Here’s the GL_IO draw loop:
draw(_in, _out, _drawProcess = false) {
this.gl.enable(this.gl.SCISSOR_TEST);
/* PREPROCESS PIPELINE */
this.blur1.draw(_in);
this.blur2.draw(this.blur1.output);
this.blur3.draw(this.blur2.output);
this.upscale.draw(this.blur3.output);
/* SAVE PROCESSED INPUT INTO this.pixel_store */
this.gl.readPixels(
0,
0,
256,
256,
this.gl.RGBA,
this.gl.UNSIGNED_BYTE,
this.pixel_store
);
/* RENDER OUTPUT FROM MODEL */
if (_drawProcess) this.output.draw(this.upscale.output, 0, 0);
else this.output.draw(_in, 0, 0);
this.output.draw(_out, 512, 0);
}
And here is an intantiation of a GL_Program:
this.blur1 = new GL_Program(gl, {
vs_source: blur_vs,
fs_source: blur_fs,
attributes: ['a_position', 'a_texcoord'],
uniforms: [
{
name: 'u_kernel[0]',
location: null,
type: 'uniform1fv',
value: [gaussian1],
},
{
name: 'u_kernelWeight',
location: null,
type: 'uniform1f',
value: [this.computeKernelWeight(gaussian1)],
},
],
in: {
w: 16,
h: 16,
d: 1,
},
out: {
w: 16,
h: 16,
d: 1,
filtering: 'LINEAR',
offset_x: 0,
offset_y: 0,
},
fbo: true,
});
The modularity worked great. It made it very easy to quickly try out different pre-processing methods: number of layers, types of filter, size of input etc.
The only other interesting part of the code is when the model does it’s thing. Framebuffer completeness rules state, in a roundabout way, that you can only render into a RGBA framebuffer of type UNSIGNED_BYTE. So, slightly annoyingly, you need to strip the red values out the array from the preprocssing, which is done using the helper fiter function const red = (el, i, arr) => i % 4 === 0;. This is then converted to a tensor and given to TensorflowJS:
async function predict(model, pixels) {
const red = (el, i, arr) => i % 4 === 0;
const logits = tf.tidy(() => {
// Take only Red value from RGBA data
const redChannel = pixels.filter(red);
const img = tf.tensor(redChannel, [256, 256, 1]).toFloat();
const offset = tf.scalar(127.5);
const normalized = img.sub(offset).div(offset);
const batched = normalized.reshape(MODEL_INPUT_SHAPE);
return model.predict(batched);
});
const output = await postProcessTF(logits);
const data = await output.data();
glio.draw(video, data, SHOW_PREPROCESS);
output.dispose();
logits.dispose();
}
The rest is mostly boring stuff to make it a usable website with buttons and stuff.

Summary
In all I am quite pleased. It hasn’t really seen the light of day yet. It’s been tested by enough people to write about, but it hasn’t been through the ringer, so to speak. I am excited to get feedback from the wider world though, from people that aren’t inherently interested in machine learning and would be seeing it with “untrained” eyes and with a more honest approach to the interaction.

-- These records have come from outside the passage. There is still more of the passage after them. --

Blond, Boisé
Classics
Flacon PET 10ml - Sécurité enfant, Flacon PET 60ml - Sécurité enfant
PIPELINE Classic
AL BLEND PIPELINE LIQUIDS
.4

There is a lot more that could be done to potentially improve it further but that’s mostly in the model architecture and training side of things. I would love to develop something like Auto-Pix2Pix a bit more to really make it easy for people to train models and put them to use on the web app.
I would also like to make a version which could be fullscreened and become more of a standalone piece. As it stands it still looks like, and is, and testing framework/proof of concept.